As a news junkie I was curious about NowThis News and started following them on Instagram late last year. I was soon hooked on their clever, punchy, well-produced videos. In a post on NowThis News’s Instagram strategy Caroline O’Donovan said “NowThis News is building video content that fits in where the audience lives.” She continued:
There’s a willing audience in people who would never think to turn on a TV to get their news, but refresh their Instagram feed multiple times a day. It’s not that these people aren’t interested in news — it’s that they’re accustomed to the big stories finding them rather than the other way around.
And indeed, editor-in-chief Ed O’Keefe says that they are “finding an appetite for hard news,” he says. “Not just soft, entertainment news — hard news on Instagram.” NowThis News recently split off their entertainment and sports coverage into separate Instagram accounts responding to feedback from their followers.
Long form and short form can co-exist
Having NowThis News in my Instagram feed is a bit like skimming the day’s headlines. It gives me a quick sense for the details of a story, a few key facts and a bit of background. It’s like asking “Who, What, When, Where and Why” and getting one word answers to each. The thing is, sometimes that’s OK, with the flood of information we all face, sometimes that’s all we need.
But often, a NowThis News clip will pique my attention, and I’ll go digging for more context, a longer story, or more background on the issue on other sites. Unfortunately, NowThis News (within Instagram) is not the best on-ramp into a story because, even though the team often writes useful captions, links don’t work within Instagram. In their mobile app they often do link out to at least one source or longer article.
I like how Circa tackles sourcing and links in their version of bite-sized news, which strings bit and bites together. Circa launched as a mobile-first news app in 2012, around the same time as NowThis News. Earlier that year the CEO and co-founder Matt Galligan described their mission as “trying to make it so that people educate themselves for 5 minutes as opposed to play Angry Birds.” To do this, the Circa team “atomizes” the news, breaking it down into distinct elements, facts, quotes, photos, and so on. Their approach is clearly popular, landing the app on numerous year-end best-of lists in 2013. (Read my take on Circa’s breaking news features here)

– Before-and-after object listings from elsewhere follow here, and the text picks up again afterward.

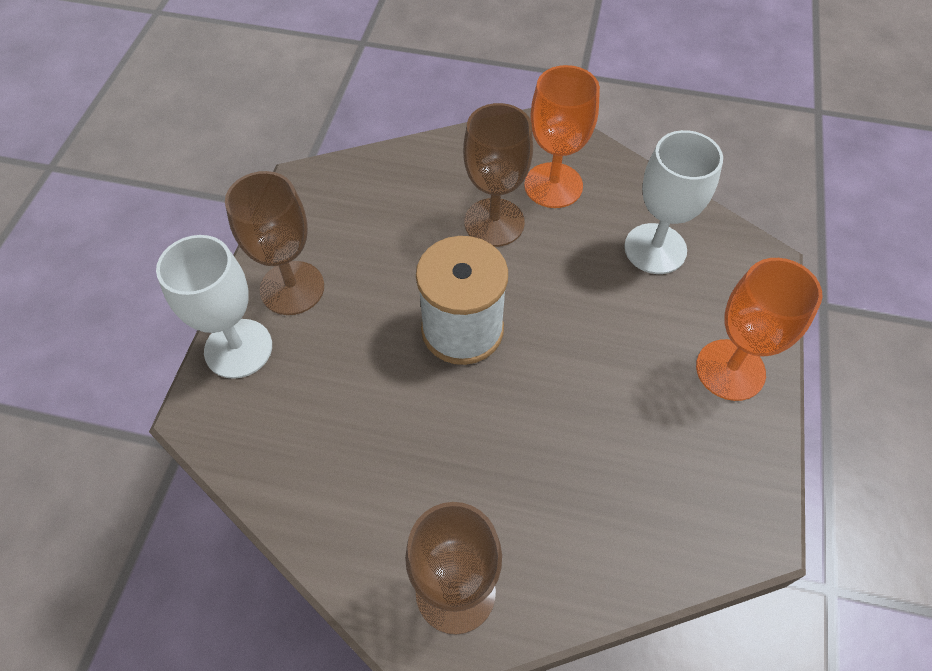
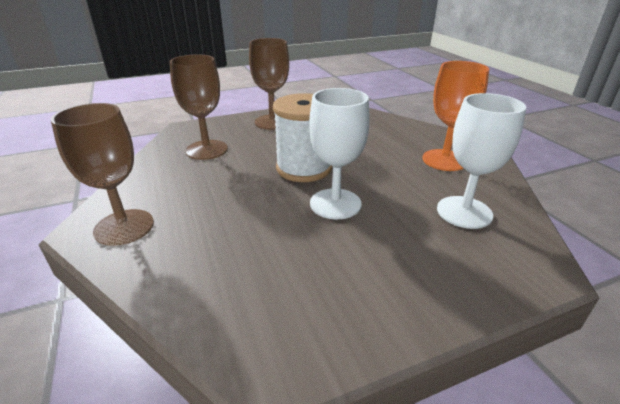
camera: 55 degrees right, 25 degrees down
(238, 348) = (226, 123): white goblet -> white goblet (335, 204)
(494, 222) = (387, 153): brown goblet -> brown goblet (207, 150)
(730, 370) = (415, 289): orange goblet -> none

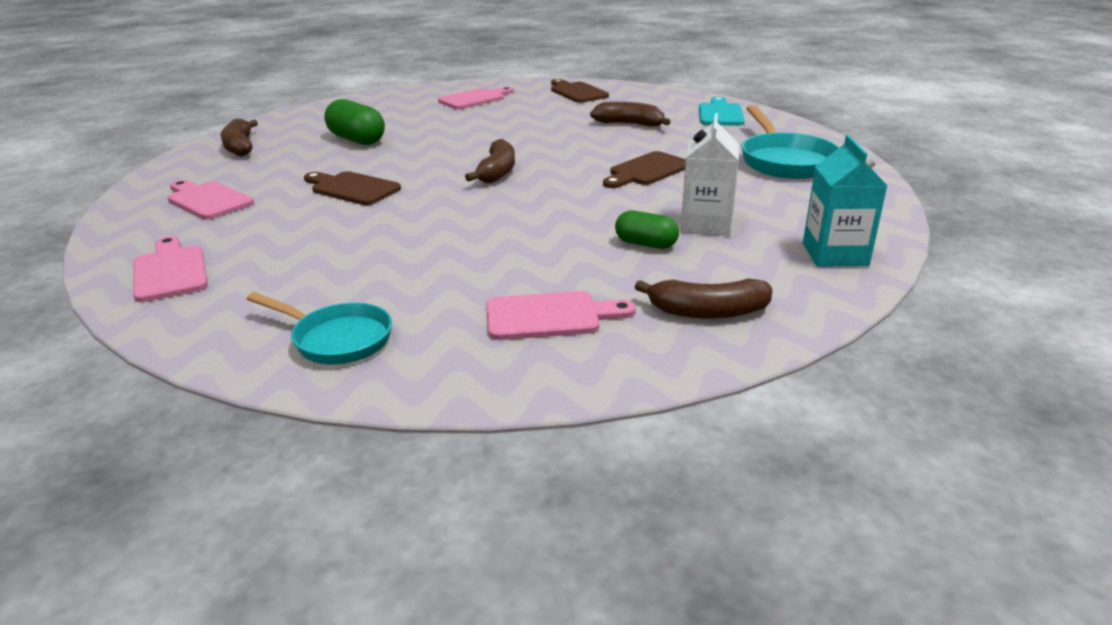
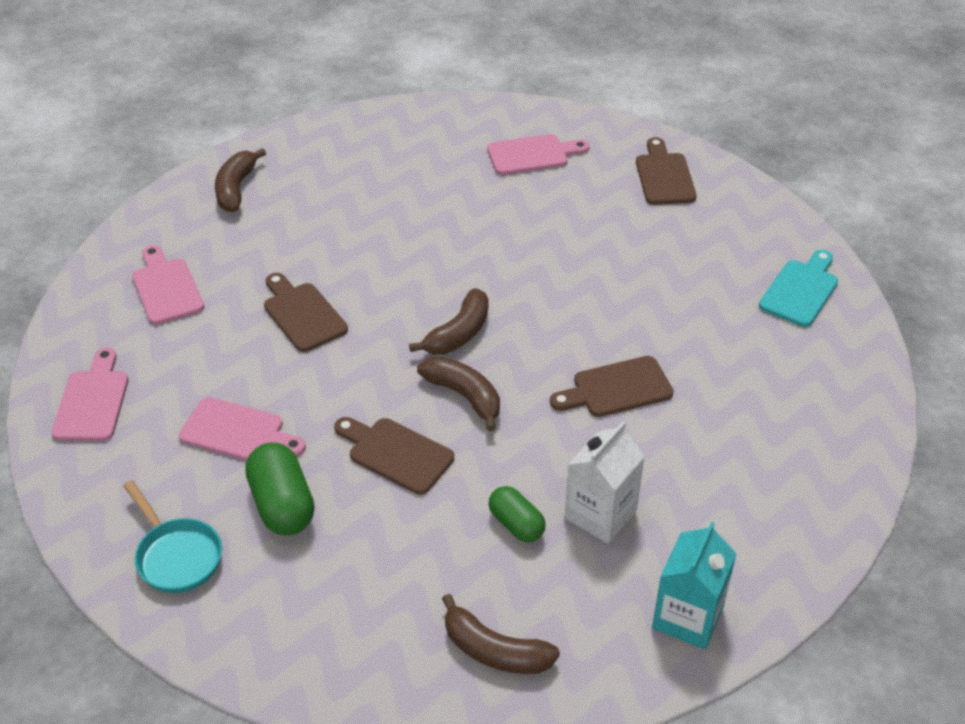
camera: 25 degrees right, 15 degrees up
(357, 140) = (355, 212): green capsule -> green capsule (282, 504)
(504, 234) = (396, 454): none -> brown cutting board
(550, 316) = (357, 598): pink cutting board -> pink cutting board (237, 432)
(629, 124) = (671, 278): brown banana -> brown banana (464, 396)
(784, 161) = (788, 426): turquoise pan -> none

Like NowThis News, Circa is rarely the end point of my news consumption but it is often the starting point. I can easily skim through the app, check headlines, dig a little into stories that interest me, and go deeper into those that I’m really following. Circa occasionally has links in their individual elements but they list (and link out to) all their sources at the end of each of their storylines. Sprinkled throughout the storylines are also links to other related Circa content.
More news in more places
There are plenty of other news orgs on Instagram, and people like NPR have used Tumblr expertly as a bite-sized news platform to drive engagement and interest in their journalism. To some extent, This American Life predicted this trend when they broke up their episodes into individual elements on the web. Even though the entire idea behind This American Life is an hour of radio carefully built around a common theme, the staff there came to understand that “the atomic element is the story, rather than the episode.”
Long form and short form can co-exist. I wouldn’t want a media ecosystem made up entirely of bite-sized news, but nor would I want every topic to get the long-form treatment. In the end, I think bite-sized news puts more journalism in the hands of more people, and that’s a good thing. We should want people to encounter news across different platforms, as a ubiquitous and natural part of their day. That can only help build a demand for news in the long run.
I’m not suggesting these bite-sized news experiments are a replacement for other kinds of reporting. Investing in deep and ongoing coverage of a beat or issue over time is critical to accountability journalism. However, sometimes small pieces loosely joined can add up to more than the sum of their parts. Different topics, different audience, and different platforms will demand different approaches. I think the opportunity lies in creating bridges between different forms and formats of journalism, helping people dig deeper and understand stories more fully.